#### [Problem]
Could you set down exactly the lines of the data below, starting at the one that holds "57 112 3506" and ending at the one that holds "339 5 14.88", both included, and only those?

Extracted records
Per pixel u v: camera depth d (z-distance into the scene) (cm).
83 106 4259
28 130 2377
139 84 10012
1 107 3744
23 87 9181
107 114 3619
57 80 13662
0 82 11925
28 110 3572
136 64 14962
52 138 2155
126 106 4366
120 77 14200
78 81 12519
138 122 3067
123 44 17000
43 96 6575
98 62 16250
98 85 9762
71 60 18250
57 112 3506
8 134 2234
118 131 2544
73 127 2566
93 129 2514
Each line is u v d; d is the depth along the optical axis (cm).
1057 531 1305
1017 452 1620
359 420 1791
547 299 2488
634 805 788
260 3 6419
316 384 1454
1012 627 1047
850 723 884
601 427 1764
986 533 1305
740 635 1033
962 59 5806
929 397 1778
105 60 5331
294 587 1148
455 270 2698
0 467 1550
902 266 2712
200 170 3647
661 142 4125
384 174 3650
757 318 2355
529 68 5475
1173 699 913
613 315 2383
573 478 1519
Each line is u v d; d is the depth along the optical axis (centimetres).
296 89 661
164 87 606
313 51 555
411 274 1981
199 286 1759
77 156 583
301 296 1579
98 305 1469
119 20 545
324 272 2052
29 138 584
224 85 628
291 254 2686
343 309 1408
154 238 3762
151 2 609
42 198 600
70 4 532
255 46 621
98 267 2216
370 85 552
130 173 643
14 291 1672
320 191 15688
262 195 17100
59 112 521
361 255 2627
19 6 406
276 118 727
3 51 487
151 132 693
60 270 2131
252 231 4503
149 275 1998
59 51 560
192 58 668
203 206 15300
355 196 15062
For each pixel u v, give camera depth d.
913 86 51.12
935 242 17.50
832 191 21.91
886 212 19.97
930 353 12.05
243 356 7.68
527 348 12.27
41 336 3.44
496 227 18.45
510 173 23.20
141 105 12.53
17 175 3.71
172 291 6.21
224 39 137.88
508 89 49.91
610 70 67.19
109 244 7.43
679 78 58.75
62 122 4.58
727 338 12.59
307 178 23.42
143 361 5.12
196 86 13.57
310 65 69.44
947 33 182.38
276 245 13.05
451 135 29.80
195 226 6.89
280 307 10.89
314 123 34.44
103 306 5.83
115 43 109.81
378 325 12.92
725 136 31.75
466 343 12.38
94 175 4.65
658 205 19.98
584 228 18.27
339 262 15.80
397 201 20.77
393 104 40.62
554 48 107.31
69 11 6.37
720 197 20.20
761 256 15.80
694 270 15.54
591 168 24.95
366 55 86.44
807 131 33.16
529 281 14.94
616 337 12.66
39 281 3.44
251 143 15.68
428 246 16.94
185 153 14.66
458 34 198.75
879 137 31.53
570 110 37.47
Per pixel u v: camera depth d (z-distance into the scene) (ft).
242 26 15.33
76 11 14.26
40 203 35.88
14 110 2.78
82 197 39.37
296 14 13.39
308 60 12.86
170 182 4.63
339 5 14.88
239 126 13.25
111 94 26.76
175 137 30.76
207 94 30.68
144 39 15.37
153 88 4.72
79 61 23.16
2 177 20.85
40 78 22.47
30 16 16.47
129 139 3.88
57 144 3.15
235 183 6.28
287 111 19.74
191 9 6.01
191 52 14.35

#### [Written answer]
57 112 3506
8 134 2234
118 131 2544
73 127 2566
93 129 2514
Each line is u v d; d is the depth along the optical axis (cm).
1057 531 1305
1017 452 1620
359 420 1791
547 299 2488
634 805 788
260 3 6419
316 384 1454
1012 627 1047
850 723 884
601 427 1764
986 533 1305
740 635 1033
962 59 5806
929 397 1778
105 60 5331
294 587 1148
455 270 2698
0 467 1550
902 266 2712
200 170 3647
661 142 4125
384 174 3650
757 318 2355
529 68 5475
1173 699 913
613 315 2383
573 478 1519
Each line is u v d; d is the depth along the optical axis (centimetres).
296 89 661
164 87 606
313 51 555
411 274 1981
199 286 1759
77 156 583
301 296 1579
98 305 1469
119 20 545
324 272 2052
29 138 584
224 85 628
291 254 2686
343 309 1408
154 238 3762
151 2 609
42 198 600
70 4 532
255 46 621
98 267 2216
370 85 552
130 173 643
14 291 1672
320 191 15688
262 195 17100
59 112 521
361 255 2627
19 6 406
276 118 727
3 51 487
151 132 693
60 270 2131
252 231 4503
149 275 1998
59 51 560
192 58 668
203 206 15300
355 196 15062
For each pixel u v, give camera depth d.
913 86 51.12
935 242 17.50
832 191 21.91
886 212 19.97
930 353 12.05
243 356 7.68
527 348 12.27
41 336 3.44
496 227 18.45
510 173 23.20
141 105 12.53
17 175 3.71
172 291 6.21
224 39 137.88
508 89 49.91
610 70 67.19
109 244 7.43
679 78 58.75
62 122 4.58
727 338 12.59
307 178 23.42
143 361 5.12
196 86 13.57
310 65 69.44
947 33 182.38
276 245 13.05
451 135 29.80
195 226 6.89
280 307 10.89
314 123 34.44
103 306 5.83
115 43 109.81
378 325 12.92
725 136 31.75
466 343 12.38
94 175 4.65
658 205 19.98
584 228 18.27
339 262 15.80
397 201 20.77
393 104 40.62
554 48 107.31
69 11 6.37
720 197 20.20
761 256 15.80
694 270 15.54
591 168 24.95
366 55 86.44
807 131 33.16
529 281 14.94
616 337 12.66
39 281 3.44
251 143 15.68
428 246 16.94
185 153 14.66
458 34 198.75
879 137 31.53
570 110 37.47
Per pixel u v: camera depth d (z-distance into the scene) (ft).
242 26 15.33
76 11 14.26
40 203 35.88
14 110 2.78
82 197 39.37
296 14 13.39
308 60 12.86
170 182 4.63
339 5 14.88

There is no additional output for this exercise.